##### Materials provided

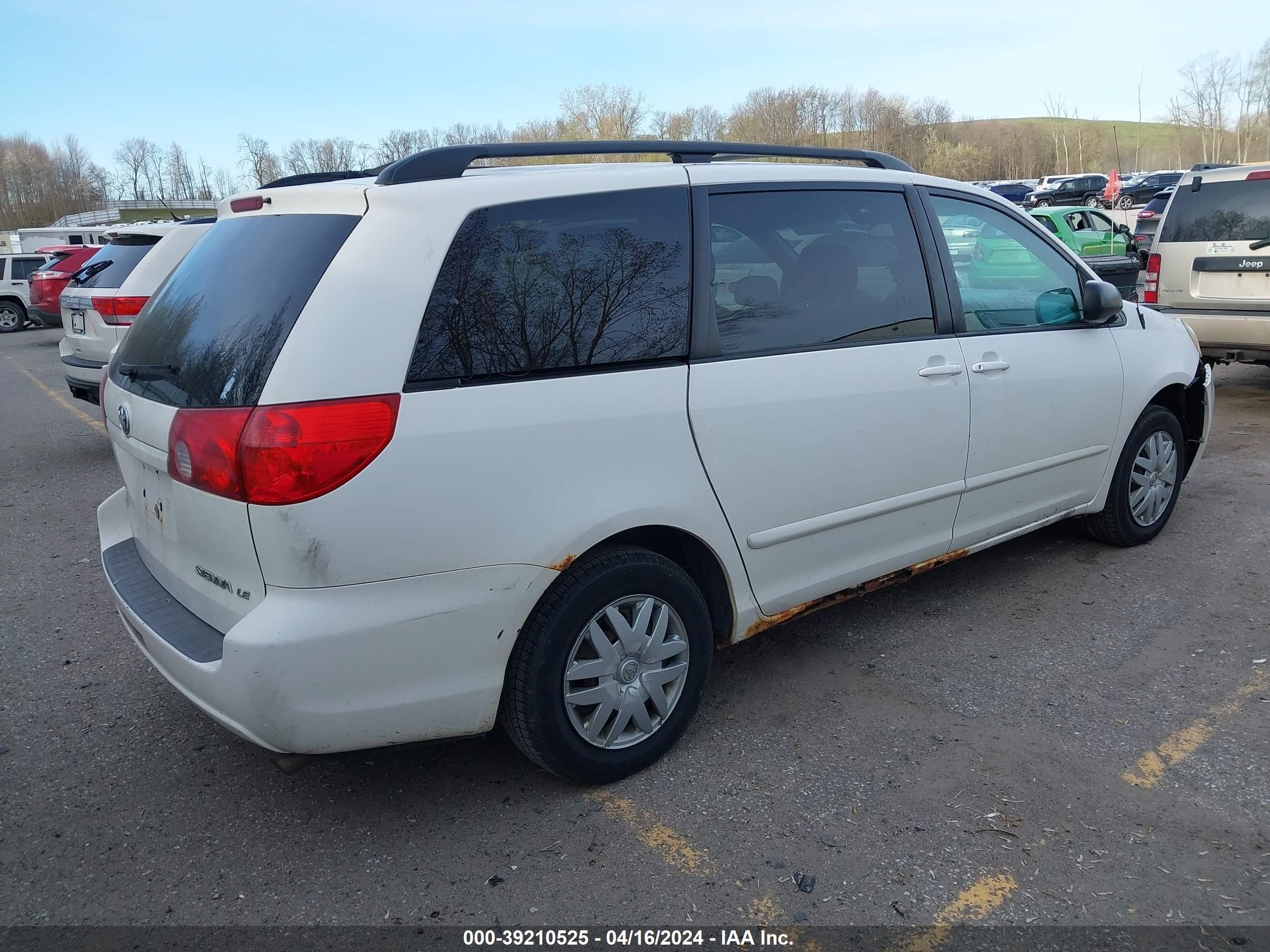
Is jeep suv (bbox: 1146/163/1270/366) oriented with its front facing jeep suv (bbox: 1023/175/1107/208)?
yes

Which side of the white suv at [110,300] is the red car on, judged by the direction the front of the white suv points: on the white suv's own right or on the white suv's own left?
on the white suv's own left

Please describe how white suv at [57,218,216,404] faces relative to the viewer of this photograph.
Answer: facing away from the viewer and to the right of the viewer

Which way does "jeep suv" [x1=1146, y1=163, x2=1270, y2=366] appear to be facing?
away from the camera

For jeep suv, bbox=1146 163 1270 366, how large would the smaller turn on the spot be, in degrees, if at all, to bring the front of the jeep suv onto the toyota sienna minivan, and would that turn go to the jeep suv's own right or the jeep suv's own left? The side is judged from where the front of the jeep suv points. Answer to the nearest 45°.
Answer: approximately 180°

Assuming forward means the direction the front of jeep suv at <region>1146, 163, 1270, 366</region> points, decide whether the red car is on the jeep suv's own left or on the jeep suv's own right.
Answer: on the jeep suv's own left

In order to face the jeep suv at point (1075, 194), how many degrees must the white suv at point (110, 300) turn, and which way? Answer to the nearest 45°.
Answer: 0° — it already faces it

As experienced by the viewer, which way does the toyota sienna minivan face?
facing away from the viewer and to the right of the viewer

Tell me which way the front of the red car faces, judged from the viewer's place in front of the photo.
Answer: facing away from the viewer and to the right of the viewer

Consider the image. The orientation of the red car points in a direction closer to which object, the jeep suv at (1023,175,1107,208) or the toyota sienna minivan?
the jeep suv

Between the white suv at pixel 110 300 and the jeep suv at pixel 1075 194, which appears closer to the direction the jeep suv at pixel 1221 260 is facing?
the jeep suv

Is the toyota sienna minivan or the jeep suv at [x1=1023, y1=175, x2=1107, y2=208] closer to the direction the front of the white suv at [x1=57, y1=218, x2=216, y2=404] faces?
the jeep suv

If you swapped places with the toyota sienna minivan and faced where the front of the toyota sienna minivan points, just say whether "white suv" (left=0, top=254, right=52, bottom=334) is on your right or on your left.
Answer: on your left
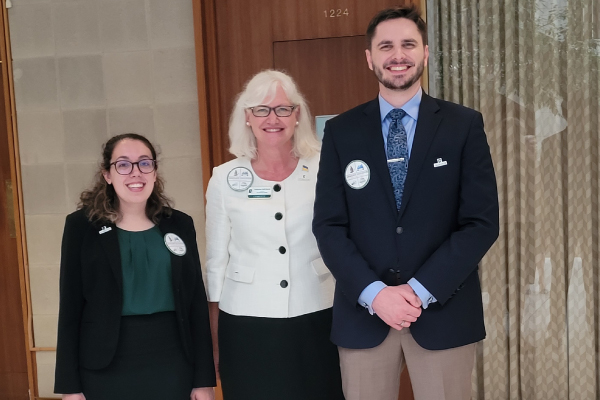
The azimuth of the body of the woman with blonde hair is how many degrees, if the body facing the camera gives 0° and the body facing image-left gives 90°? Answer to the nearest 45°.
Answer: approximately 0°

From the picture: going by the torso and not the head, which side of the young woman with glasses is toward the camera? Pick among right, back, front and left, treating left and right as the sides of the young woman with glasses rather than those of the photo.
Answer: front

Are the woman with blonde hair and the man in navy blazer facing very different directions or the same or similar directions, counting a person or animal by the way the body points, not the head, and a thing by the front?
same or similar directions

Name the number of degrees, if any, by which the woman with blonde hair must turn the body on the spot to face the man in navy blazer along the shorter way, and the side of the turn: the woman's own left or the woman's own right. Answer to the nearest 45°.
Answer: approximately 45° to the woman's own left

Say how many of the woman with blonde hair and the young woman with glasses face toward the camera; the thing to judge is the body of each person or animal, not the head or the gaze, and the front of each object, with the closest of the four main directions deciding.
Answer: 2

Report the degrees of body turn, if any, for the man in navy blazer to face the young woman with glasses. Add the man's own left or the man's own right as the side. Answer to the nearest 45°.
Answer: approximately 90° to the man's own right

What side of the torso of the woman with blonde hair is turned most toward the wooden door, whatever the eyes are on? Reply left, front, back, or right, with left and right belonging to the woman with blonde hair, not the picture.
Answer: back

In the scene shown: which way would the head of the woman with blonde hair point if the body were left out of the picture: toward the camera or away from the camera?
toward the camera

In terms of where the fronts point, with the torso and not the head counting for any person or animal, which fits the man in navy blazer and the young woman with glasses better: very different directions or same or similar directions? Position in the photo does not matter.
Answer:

##########

Your goal: Please copy the listing above word for word, leaving out the pictures.

Task answer:
Is jeep suv (bbox: 1146/163/1270/366) oriented with its front facing jeep suv (bbox: 1023/175/1107/208)?
yes

Which side of the white suv at [110,300] is the red car on, judged by the direction the front of the white suv points: on the white suv's own right or on the white suv's own left?
on the white suv's own left

Please describe how white suv at [57,218,216,404] faces relative to the viewer of this photograph.
Answer: facing away from the viewer and to the right of the viewer

Which way does "jeep suv" [x1=1146, y1=163, x2=1270, y2=366] appear to be facing?
away from the camera

For jeep suv, bbox=1146 163 1270 366, how large would the smaller turn on the spot be, in degrees, if at all, to bring the front of the jeep suv onto the toyota sienna minivan, and would that turn go to the jeep suv's own right or the jeep suv's own left? The side is judged from where the front of the jeep suv points. Answer to the nearest 45°.
Answer: approximately 180°

Assuming forward means the direction the front of jeep suv at <region>1146, 163, 1270, 366</region> points, decide whether the red car is on the jeep suv's own left or on the jeep suv's own right.
Answer: on the jeep suv's own left

In order to face the jeep suv at point (1075, 194), how many degrees must the white suv at point (110, 300) turn, and which way? Answer to the nearest 45°.
Answer: 0° — it already faces it

As experienced by the viewer, which way does the toyota sienna minivan face?
facing away from the viewer and to the right of the viewer

Tell me which way the front of the red car faces, judged from the viewer's place in front of the photo.
Answer: facing away from the viewer and to the right of the viewer

Consider the image. The orientation of the red car points in a direction closer to which object, the jeep suv at (1023,175,1107,208) or the toyota sienna minivan?
the jeep suv

Between the white suv at pixel 110 300 and the jeep suv at pixel 1075 194, which appears closer to the direction the jeep suv at pixel 1221 260 is facing?
the jeep suv

Is the toyota sienna minivan or the jeep suv at [x1=1023, y1=175, x2=1107, y2=208] closer to the direction the front of the white suv at [x1=57, y1=218, x2=216, y2=404] faces?
the jeep suv

If you swapped places with the toyota sienna minivan and faced where the front of the toyota sienna minivan points, just say whether "white suv" (left=0, top=254, right=52, bottom=334) is on your right or on your left.
Answer: on your left
The azimuth of the body of the woman with blonde hair is how many degrees, if the body facing the camera gives 0° and the body facing image-left gives 90°? Answer to the nearest 45°.
Answer: approximately 0°

From the picture: going by the torso and not the head, which side of the young woman with glasses is toward the camera? Pick among right, back, front and left, treating left and right as the sides of the young woman with glasses rather than those of the photo.
Answer: front

Are the woman with blonde hair and the man in navy blazer facing very different directions or the same or similar directions, counting a person or animal by the way the body points, not the head, and a thing by the front?
same or similar directions

Name the number of degrees, if any, by which the woman with blonde hair must turn the body on the spot to face the man in navy blazer along the shorter way, and the side of the turn: the woman's own left or the woman's own right. Answer to the nearest 45°.
Answer: approximately 45° to the woman's own left

Say how many of the woman with blonde hair and the young woman with glasses face toward the camera; the thing to judge is the body of each person or animal, not the head or the gaze, and the front of each object, with the closest of the four main directions deciding.
Answer: 2

Report the degrees of body turn, if any, for the man in navy blazer to face the young woman with glasses. Add the man's own left or the man's own right as the side. Answer to the nearest 45°.
Answer: approximately 90° to the man's own right

What side of the torso of the woman with blonde hair is turned most toward the wooden door, whatever the eyes are on? Reply left, front, back, or right, with left and right belonging to the woman with blonde hair, not the picture.
Answer: back

In the scene shown: which way would the head of the woman with blonde hair point if the body were left out of the picture: toward the camera or away from the camera?
toward the camera

In terms of where the fronts point, with the torso and not the head counting for any person or animal, which fits the man in navy blazer and the young woman with glasses better: very different directions or same or similar directions? Position in the photo does not matter.
Answer:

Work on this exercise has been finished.